En plus de mener mes recherches, j’étais professeur de psychiatrie à l’Université McGill. J’ai énormément apprécié le contact avec les étudiants et j'ai participé à la formation d’une relève dans ce domaine. D’ailleurs, c’est un des aspects de mon travail que j’ai le plus savourés : transmettre mon savoir et ma passion pour les neurosciences.
J’ai de plus été directeur scientifique du Centre de recherche de l’Institut Douglas et directeur exécutif de la Stratégie internationale de recherche concertée sur la maladie d’Alzheimer des Instituts de recherche en santé du Canada.

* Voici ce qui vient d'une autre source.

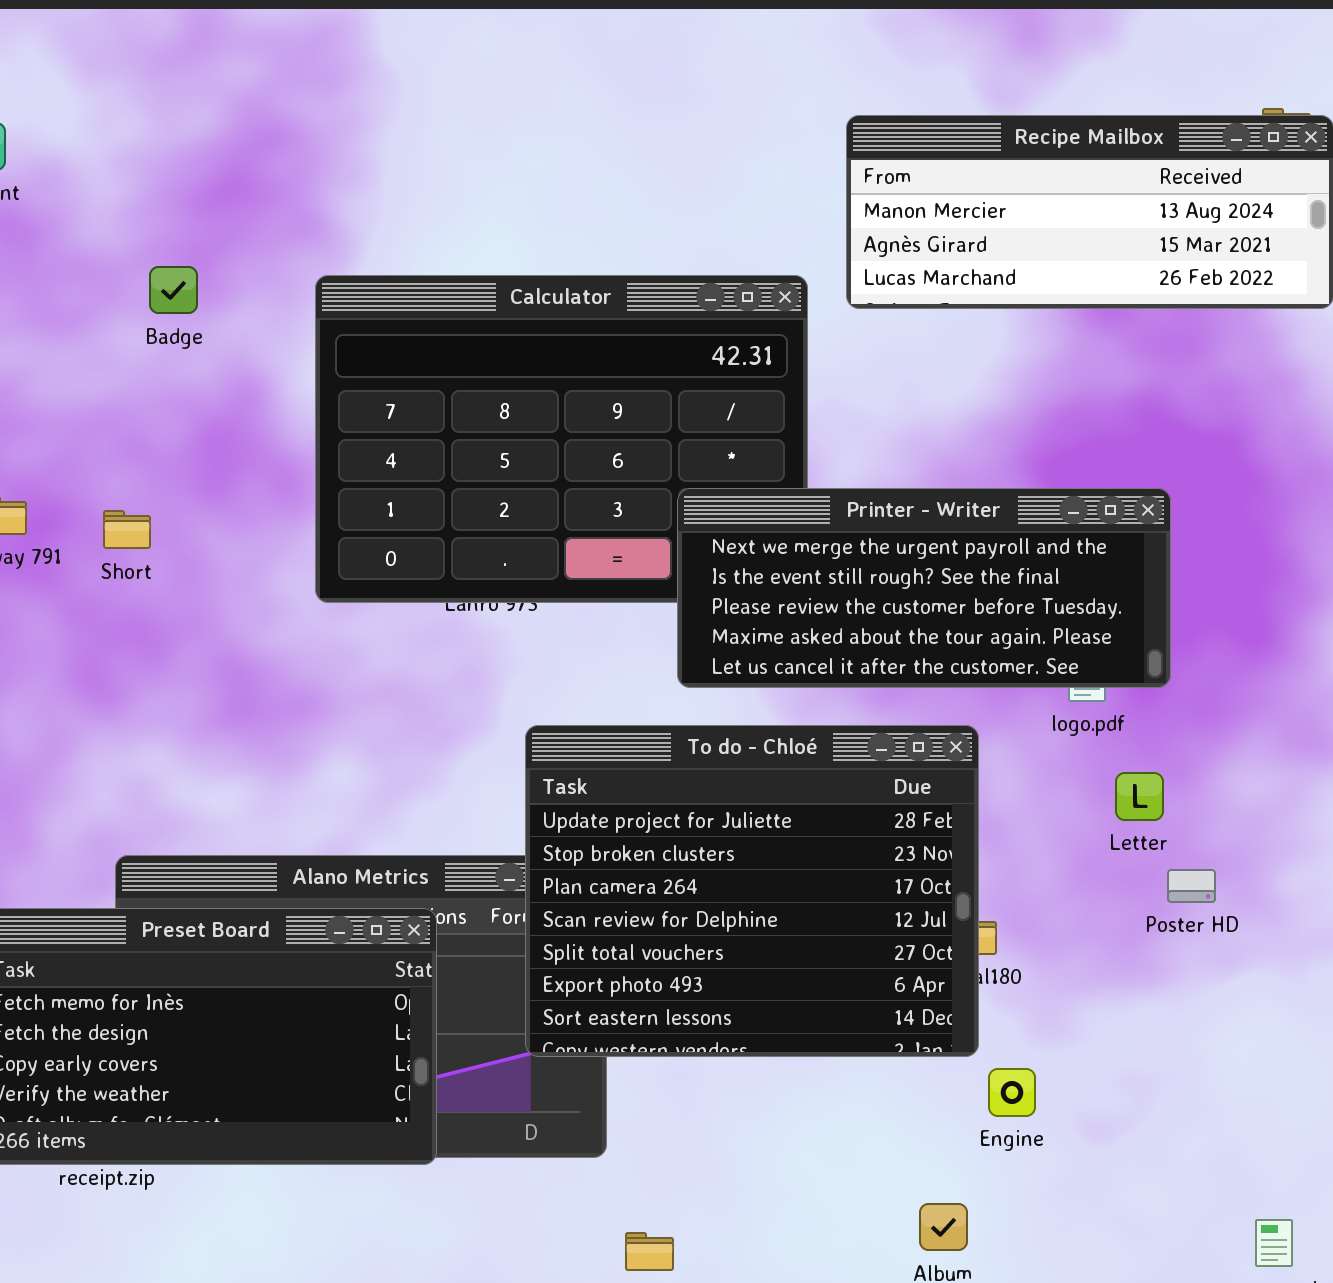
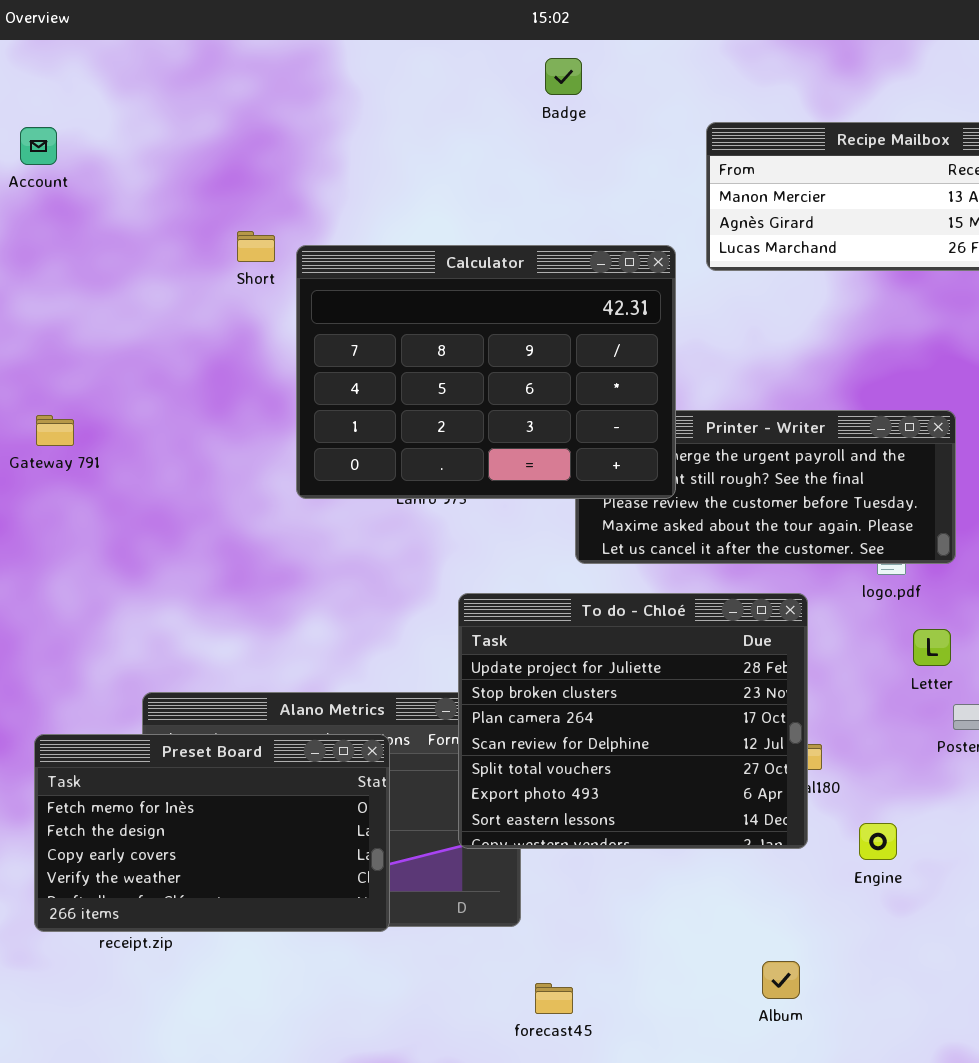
Badge: [149,266,198,314] -> [545,58,582,95], moved
Calculator: [315,275,808,603] -> [296,245,676,499], raised
Short: [103,510,151,549] -> [237,231,275,262], moved
Engine: [988,1068,1036,1117] -> [859,823,897,860], moved

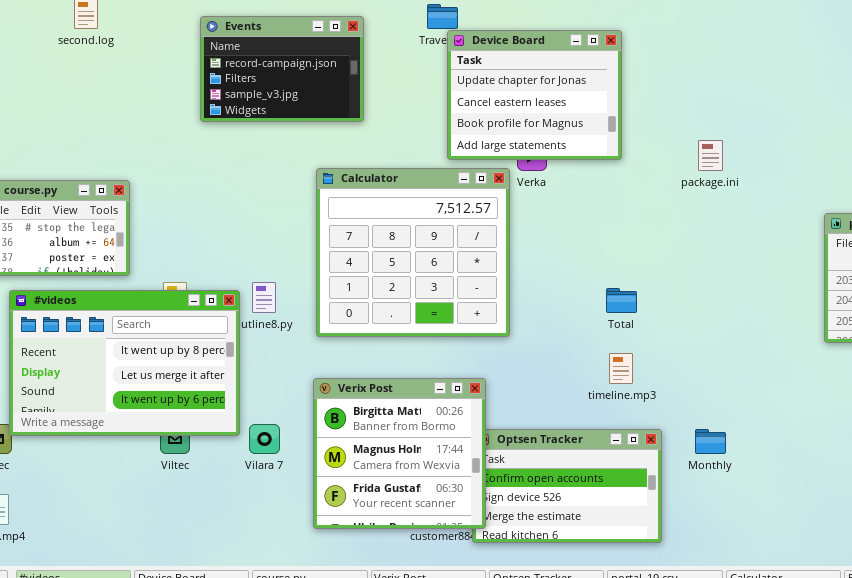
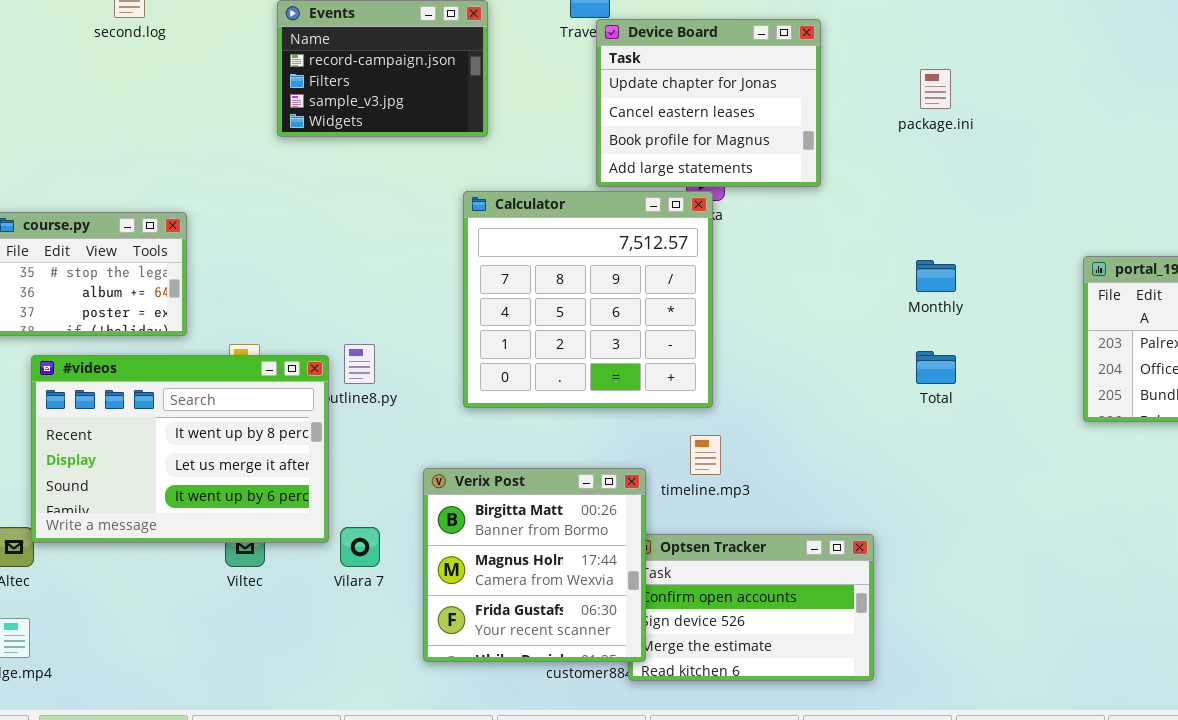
package.ini: [698,140,723,171] -> [920,69,951,109], moved
Calculator: [316,168,510,337] -> [463,191,713,408], moved
Total: [606,288,637,313] -> [916,351,956,384], moved
timeline.mp3: [609,353,633,384] -> [690,435,721,475], moved
Monthly: [695,429,726,454] -> [916,260,956,292], moved

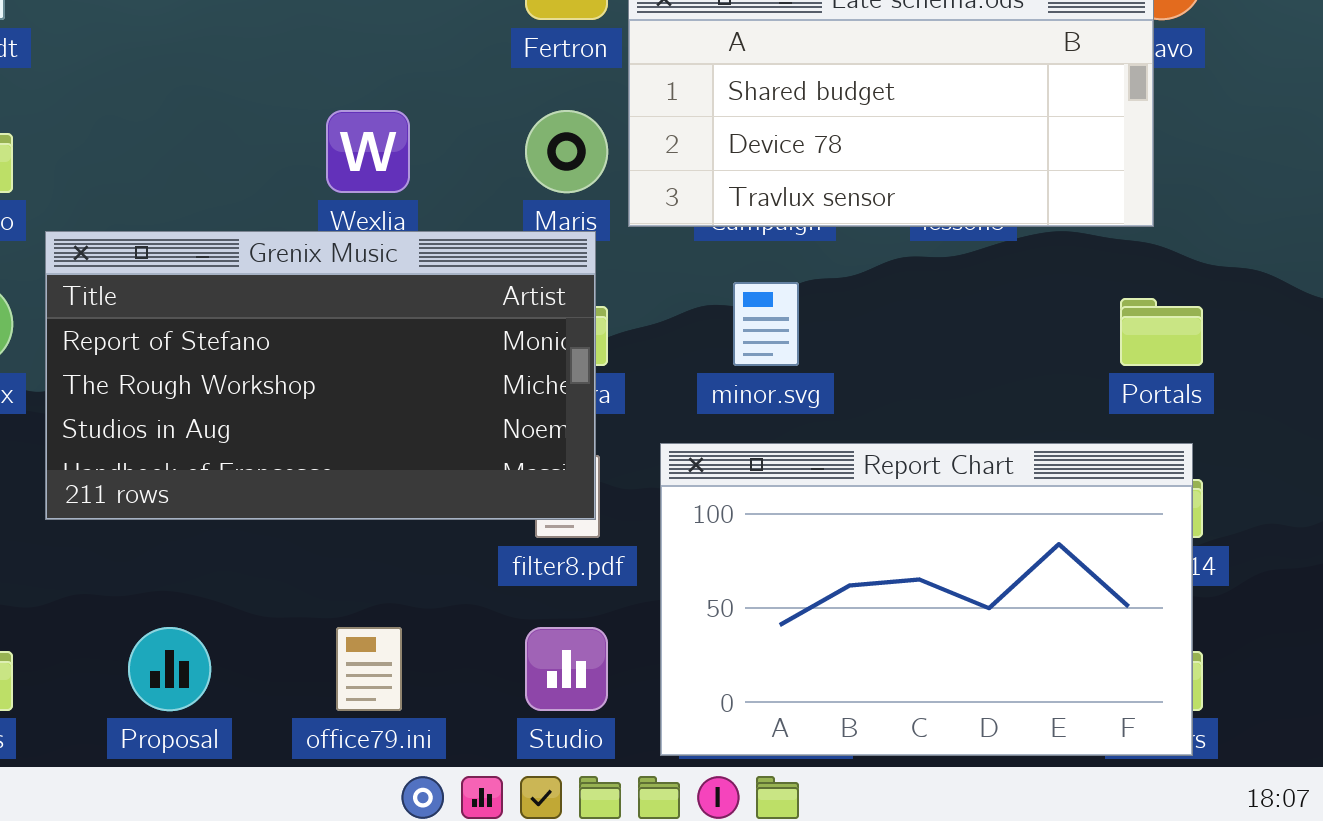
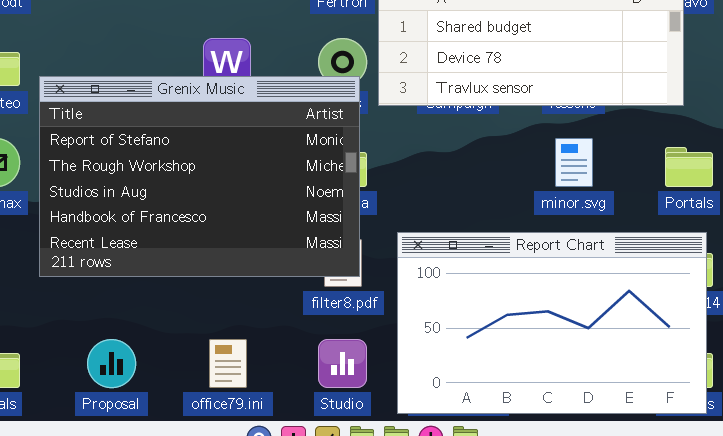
Grenix Music: [45,231,596,520] -> [39,76,360,277], resized
minor.svg: [733,282,799,366] -> [555,138,593,187], moved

Jusqu’à ma nomination en tant que scientifique en chef du Québec, j’étais vice-doyen aux sciences de la vie et aux initiatives stratégiques de la Faculté de médecine de l’Université McGill.
Depuis le 1er septembre 2011, j’occupe le poste de scientifique en chef. À ce titre, je préside les conseils d’administration des trois Fonds de recherche du Québec et je conseille le ministre de l’Éducation, de l’Enseignement supérieur et de la Recherche en matière de développement de la recherche et de la science – et ce, dans tous les secteurs et domaines de recherche –, un poste qui présente de nombreux défis et se révèle très stimulant!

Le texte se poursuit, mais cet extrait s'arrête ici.